[[ RAW DATA, beginning ]]
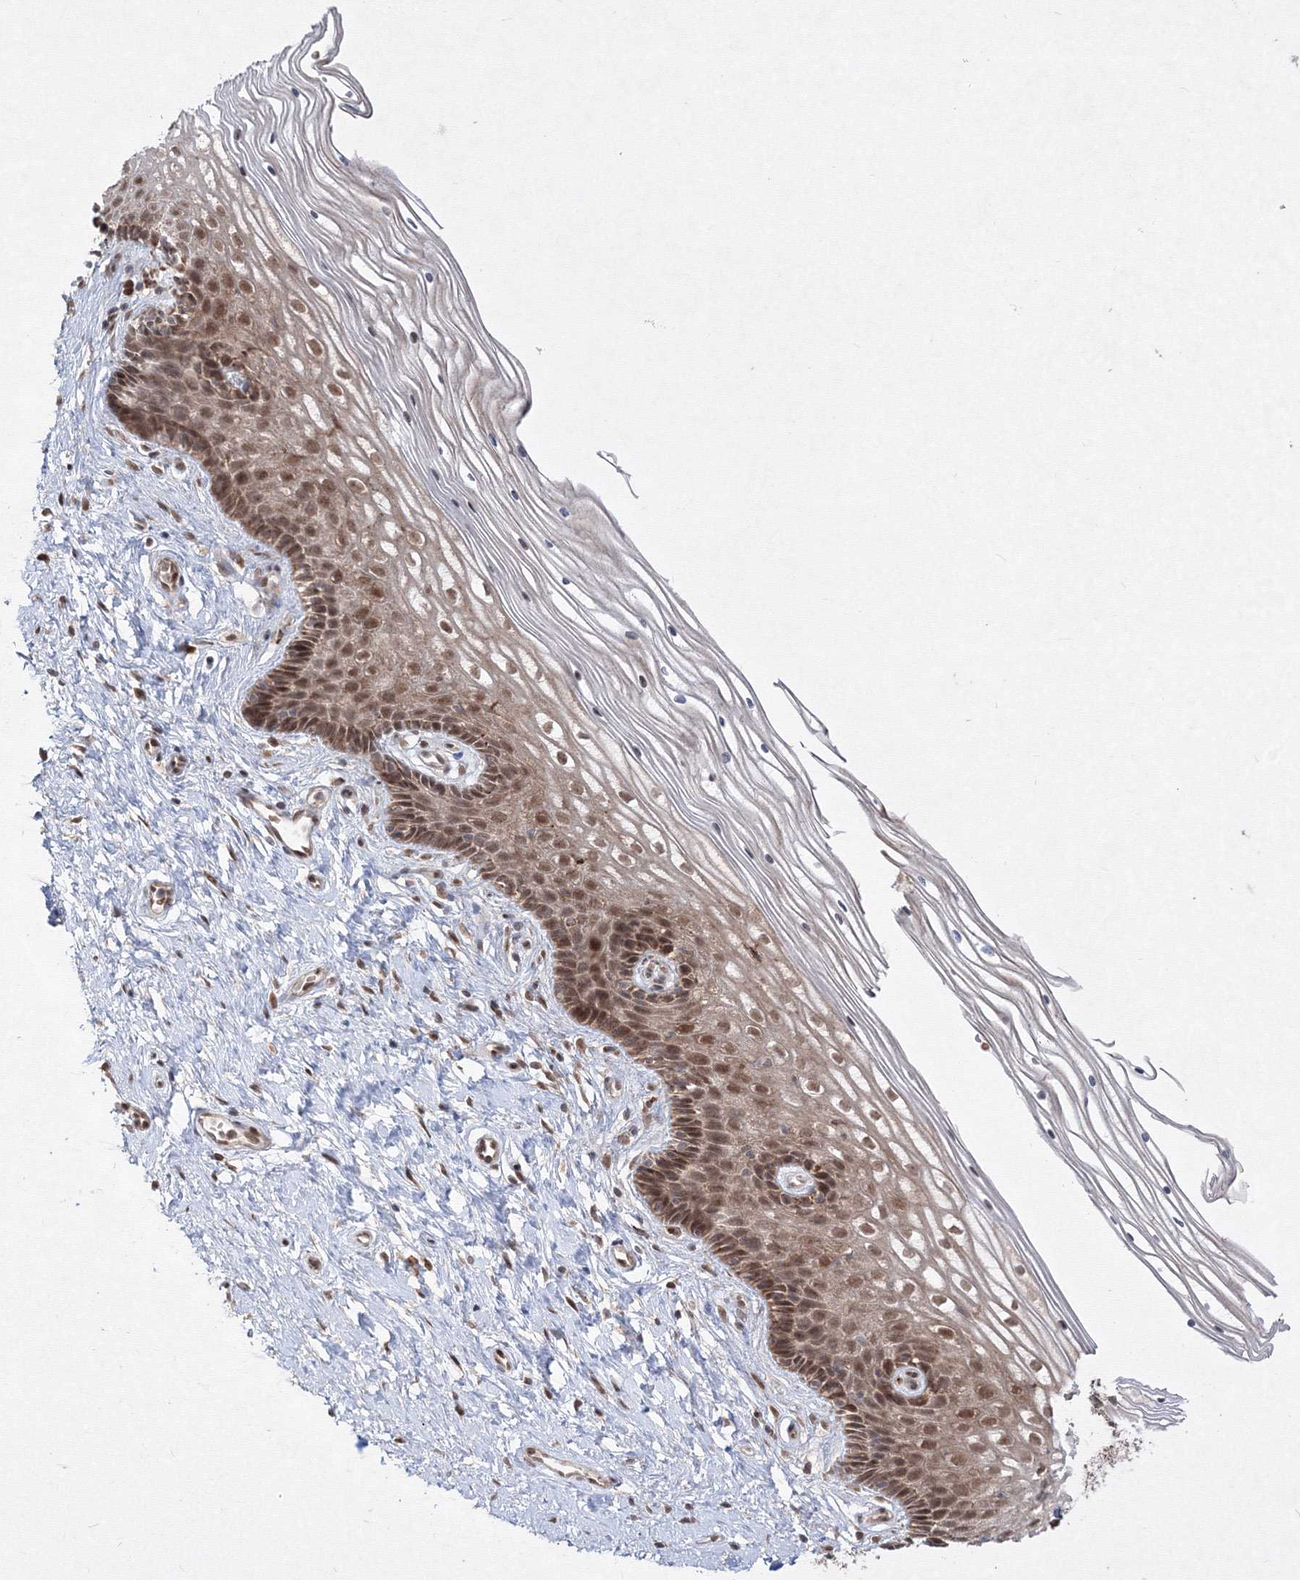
{"staining": {"intensity": "moderate", "quantity": ">75%", "location": "cytoplasmic/membranous,nuclear"}, "tissue": "cervix", "cell_type": "Glandular cells", "image_type": "normal", "snomed": [{"axis": "morphology", "description": "Normal tissue, NOS"}, {"axis": "topography", "description": "Cervix"}], "caption": "This photomicrograph exhibits immunohistochemistry (IHC) staining of unremarkable cervix, with medium moderate cytoplasmic/membranous,nuclear staining in approximately >75% of glandular cells.", "gene": "COPS4", "patient": {"sex": "female", "age": 33}}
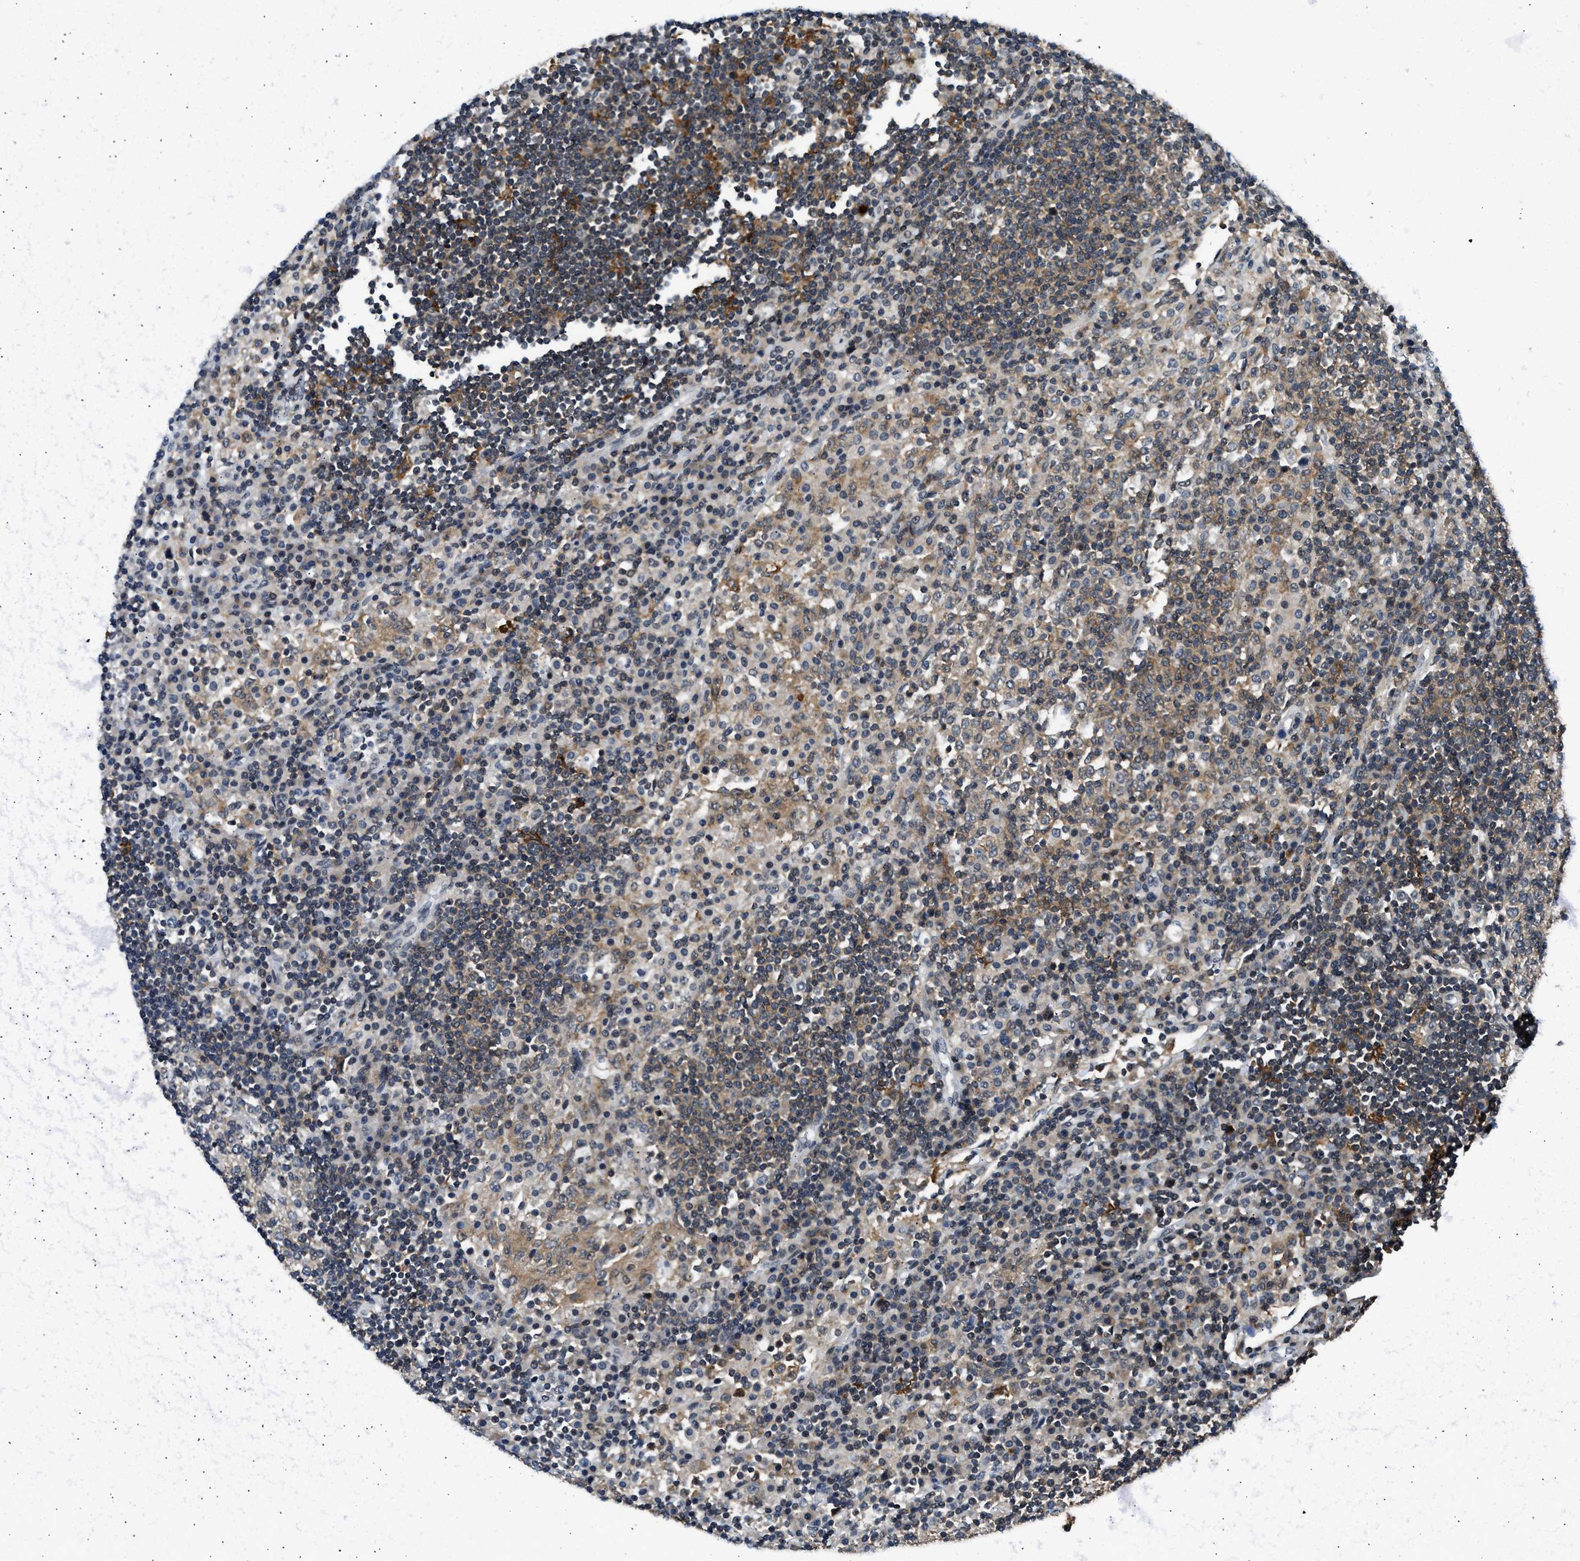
{"staining": {"intensity": "moderate", "quantity": ">75%", "location": "cytoplasmic/membranous"}, "tissue": "lymph node", "cell_type": "Germinal center cells", "image_type": "normal", "snomed": [{"axis": "morphology", "description": "Normal tissue, NOS"}, {"axis": "topography", "description": "Lymph node"}], "caption": "Normal lymph node exhibits moderate cytoplasmic/membranous expression in approximately >75% of germinal center cells (brown staining indicates protein expression, while blue staining denotes nuclei)..", "gene": "MTMR1", "patient": {"sex": "female", "age": 53}}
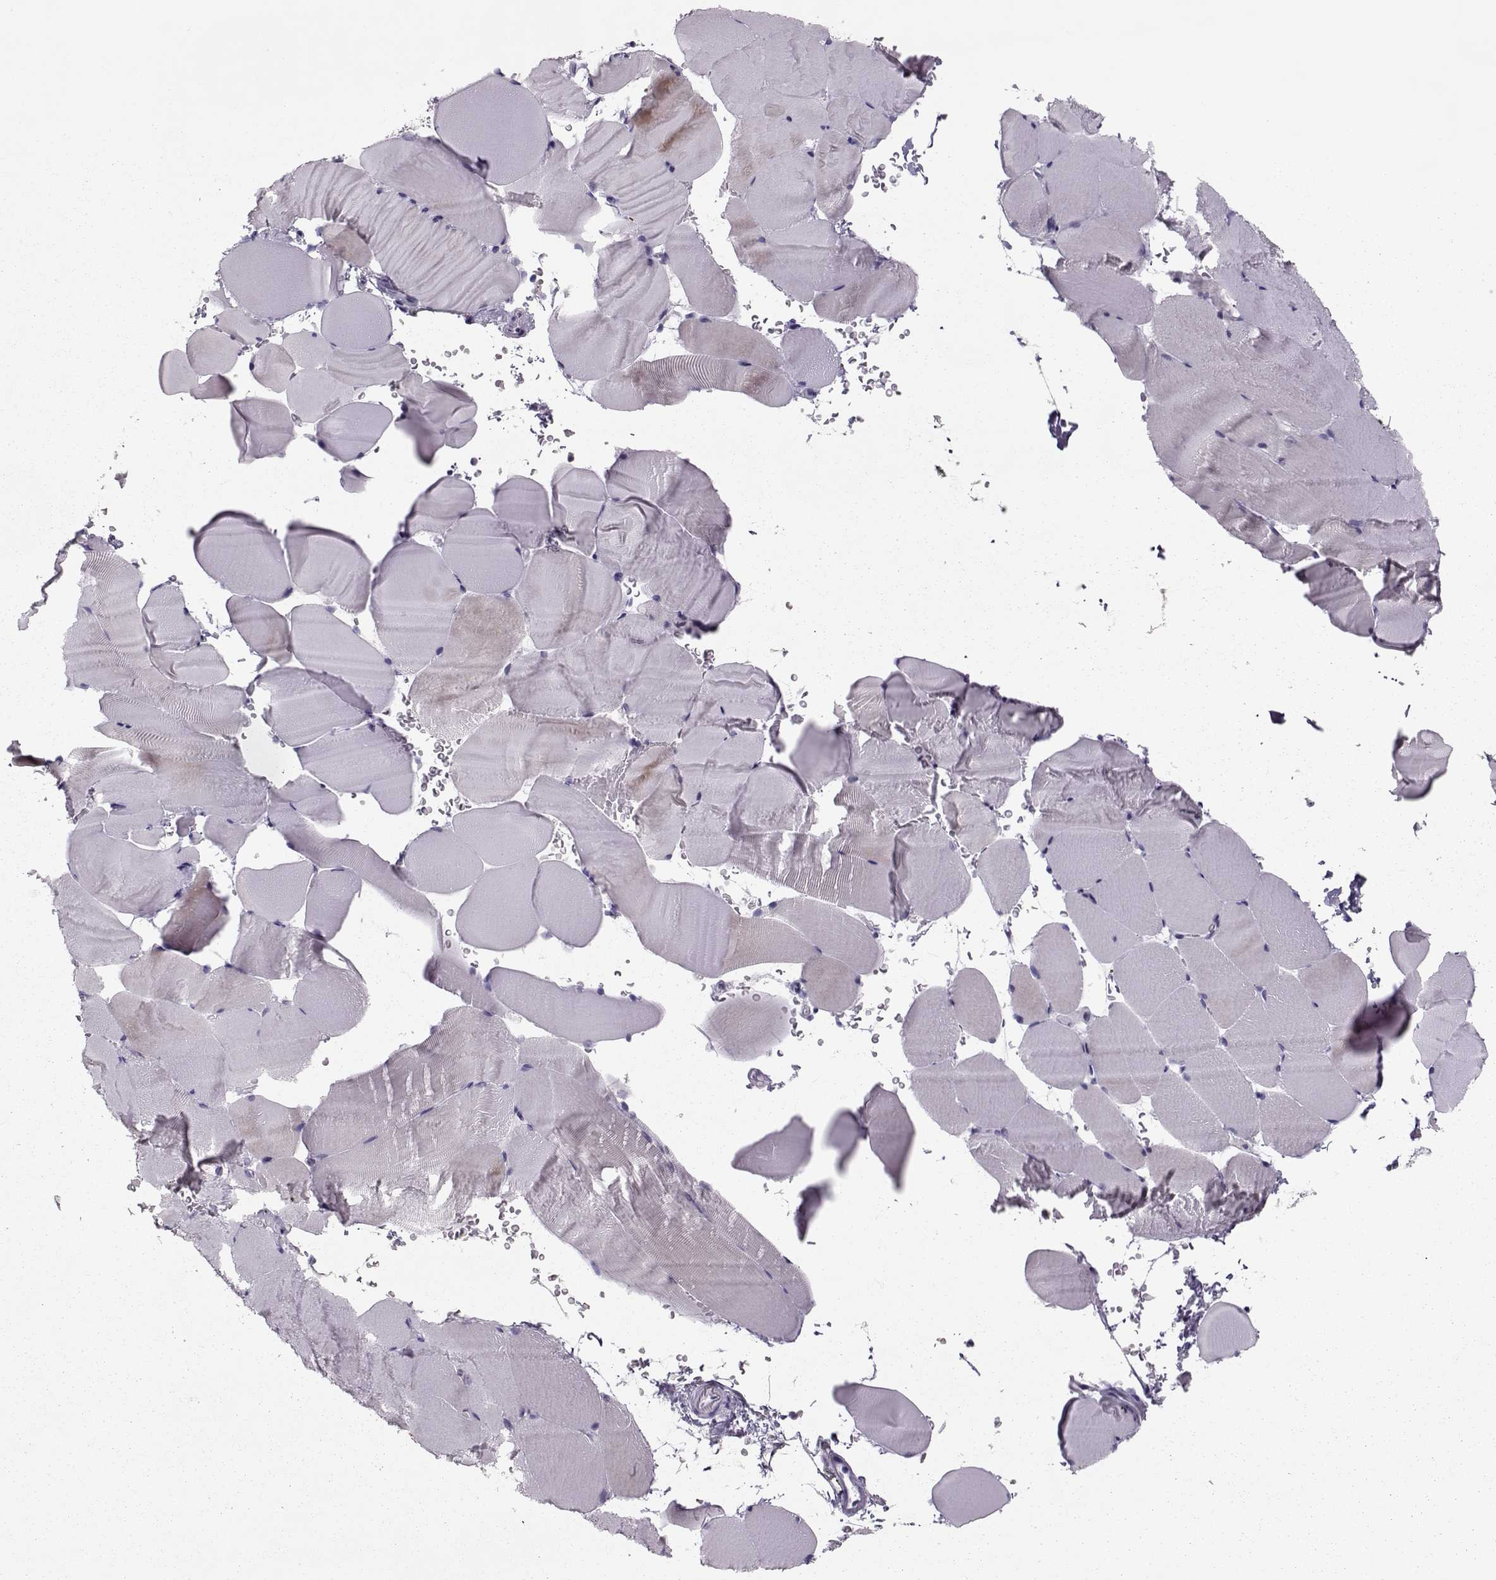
{"staining": {"intensity": "negative", "quantity": "none", "location": "none"}, "tissue": "skeletal muscle", "cell_type": "Myocytes", "image_type": "normal", "snomed": [{"axis": "morphology", "description": "Normal tissue, NOS"}, {"axis": "topography", "description": "Skeletal muscle"}], "caption": "Immunohistochemistry micrograph of unremarkable human skeletal muscle stained for a protein (brown), which demonstrates no staining in myocytes.", "gene": "SGO1", "patient": {"sex": "female", "age": 37}}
[[ RAW DATA, end ]]
Among the lines above, return those that contain the string "protein".

{"staining": {"intensity": "moderate", "quantity": ">75%", "location": "cytoplasmic/membranous"}, "tissue": "lymph node", "cell_type": "Germinal center cells", "image_type": "normal", "snomed": [{"axis": "morphology", "description": "Normal tissue, NOS"}, {"axis": "topography", "description": "Lymph node"}], "caption": "Normal lymph node exhibits moderate cytoplasmic/membranous expression in approximately >75% of germinal center cells (brown staining indicates protein expression, while blue staining denotes nuclei)..", "gene": "MTMR1", "patient": {"sex": "female", "age": 53}}
{"staining": {"intensity": "negative", "quantity": "none", "location": "none"}, "tissue": "skeletal muscle", "cell_type": "Myocytes", "image_type": "normal", "snomed": [{"axis": "morphology", "description": "Normal tissue, NOS"}, {"axis": "topography", "description": "Skeletal muscle"}], "caption": "Immunohistochemistry micrograph of unremarkable human skeletal muscle stained for a protein (brown), which demonstrates no staining in myocytes.", "gene": "SGO1", "patient": {"sex": "female", "age": 37}}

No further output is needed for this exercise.